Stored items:

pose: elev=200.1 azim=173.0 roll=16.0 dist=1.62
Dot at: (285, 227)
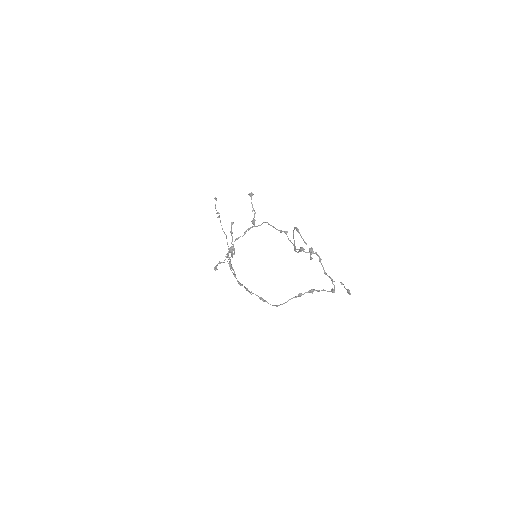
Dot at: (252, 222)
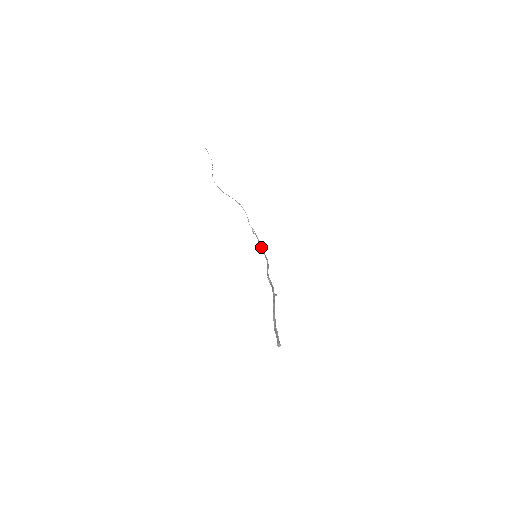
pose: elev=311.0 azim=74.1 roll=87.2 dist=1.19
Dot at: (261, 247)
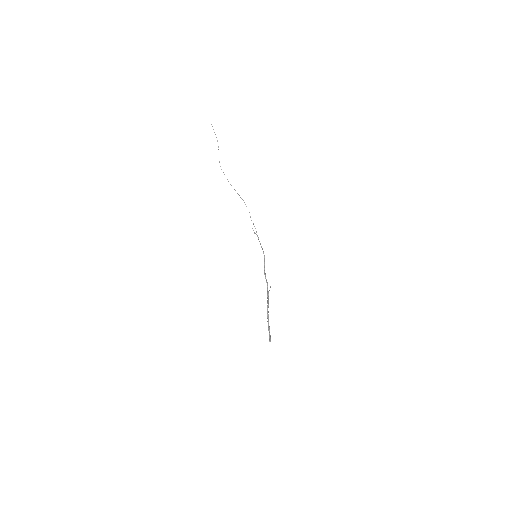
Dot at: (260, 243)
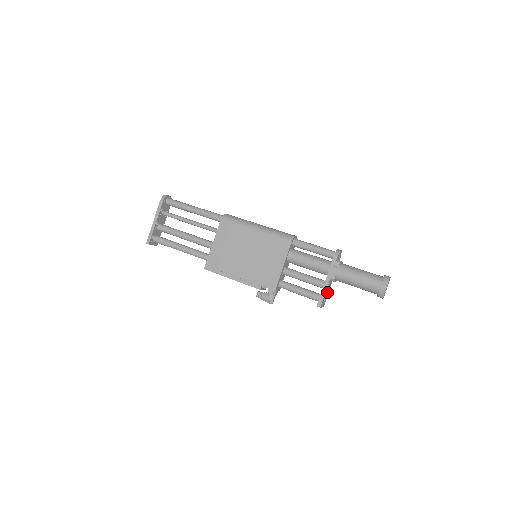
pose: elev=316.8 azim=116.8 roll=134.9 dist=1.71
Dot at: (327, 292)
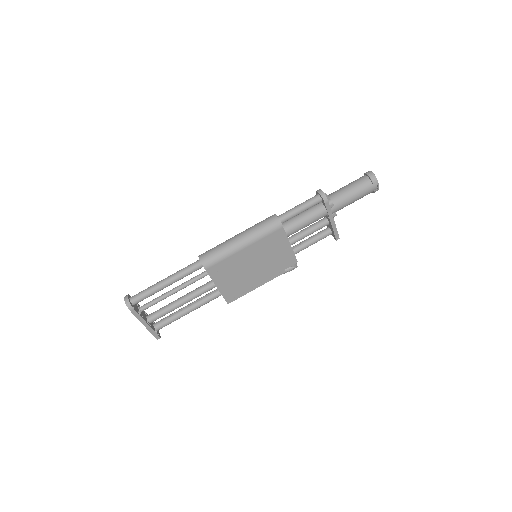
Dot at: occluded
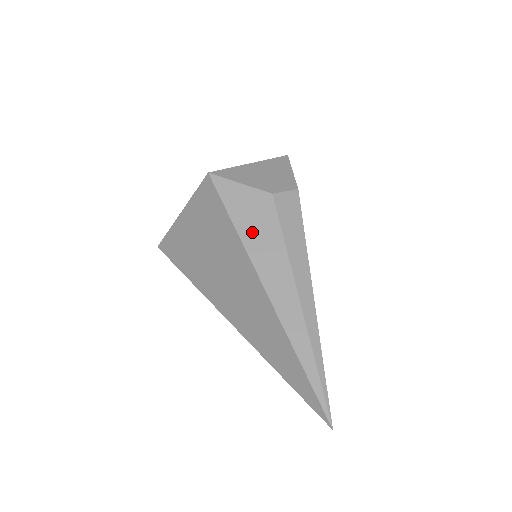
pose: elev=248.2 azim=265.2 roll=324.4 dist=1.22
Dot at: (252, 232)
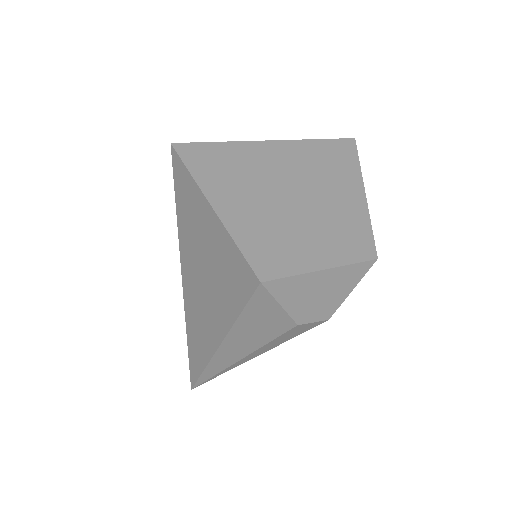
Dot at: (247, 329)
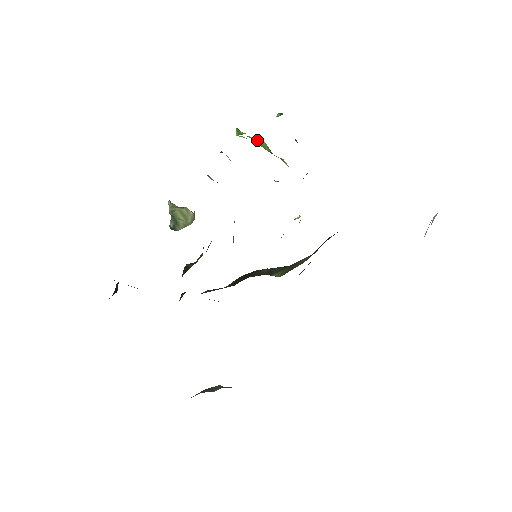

* [Given exercise]
Copy every line of the material above without changing anything, and leave out the pictures.

* [Response to this task]
pose: elev=200.1 azim=173.0 roll=16.0 dist=1.62
Dot at: (285, 227)
Dot at: (252, 222)
pose: elev=311.0 azim=74.1 roll=87.2 dist=1.19
Dot at: (261, 247)
Dot at: (260, 243)
pose: elev=316.8 azim=116.8 roll=134.9 dist=1.71
Dot at: (327, 292)
Dot at: occluded
pose: elev=248.2 azim=265.2 roll=324.4 dist=1.22
Dot at: (252, 232)
Dot at: (247, 329)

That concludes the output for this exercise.